Aaron Nesmith, Vanderbilt

Aaron Nesmith was not going to get the benefit of the NCAA Tournament. His Vanderbilt Commodores had a difficult season under first-year coach Jerry Stackhouse and would fall woefully short.

Nesmith’s complete profile was there for scouts to ponder over. But even that was incomplete.

A big reason the team fell short of expectations was the loss of their leading scorer in Nesmith to a stress fracture in his right foot in January. That might be why he could tumble to where the Magic are picking. And without a standard pre-draft process for teams to personally evaluate his health and status, there could be at least a few teams who might stay away.

The team that takes the risk is going to get a supremely good scorer.

It is exceedingly tough to average 20 points per game in the 40-minute, slower-paced college game. Only 28 players in all of Division I college basketball can claim that mantle.

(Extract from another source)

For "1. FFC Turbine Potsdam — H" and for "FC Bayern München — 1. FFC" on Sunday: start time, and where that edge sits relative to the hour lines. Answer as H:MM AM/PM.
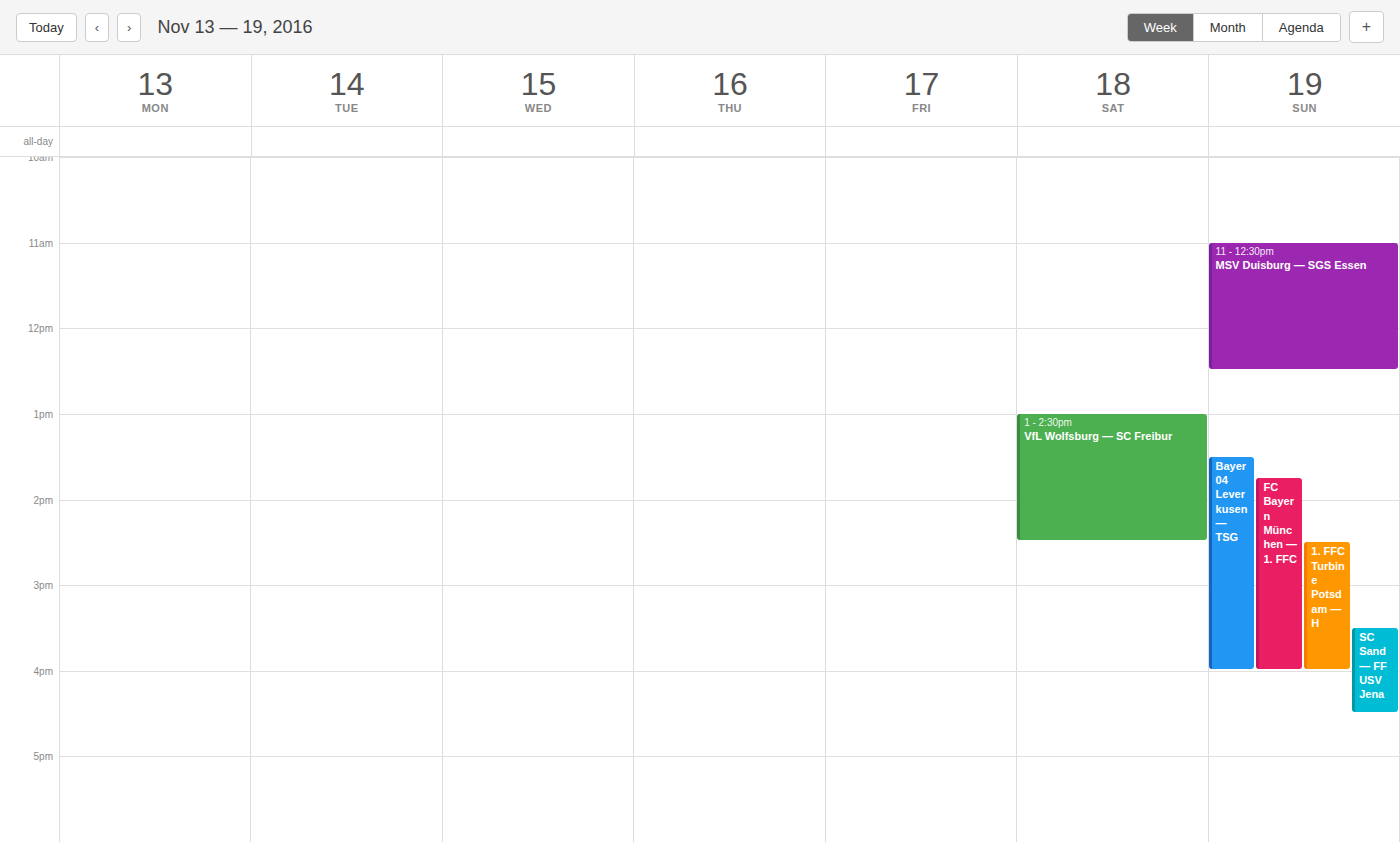
"1. FFC Turbine Potsdam — H": 2:30 PM, halfway between the 2 PM and 3 PM lines. "FC Bayern München — 1. FFC": 1:45 PM, neither: three quarters of the way from the 1 PM line to the 2 PM line.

To do so requires a pretty high usage rate and a lot of shots.

That is what makes Nesmith really intriguing and interesting. He averaged 23.0 points per game on 14.6 field goal attempts per game and a 62.2-percent effective field goal percentage. His usage rate was still at 26.3 percent, according to Sports-Reference, but the way Nesmith could get his shots is a way that can translate to the NBA.

Vanderbilt used a lot of its offense to get Nesmith coming around screens and even popping on pick and rolls. They wanted to try to suck the defense off him and give him the space to shoot. He is a solid spot-up shooter. And if he can continue to work on his cutting, he could help twist defenses some with his gravity.

In his 14 games last year, Nesmith shot 52.2 percent on 8.2 3-point field goal attempts per game and 82.2 percent from the line. Nesmith might be one of the most elite shooters in this draft.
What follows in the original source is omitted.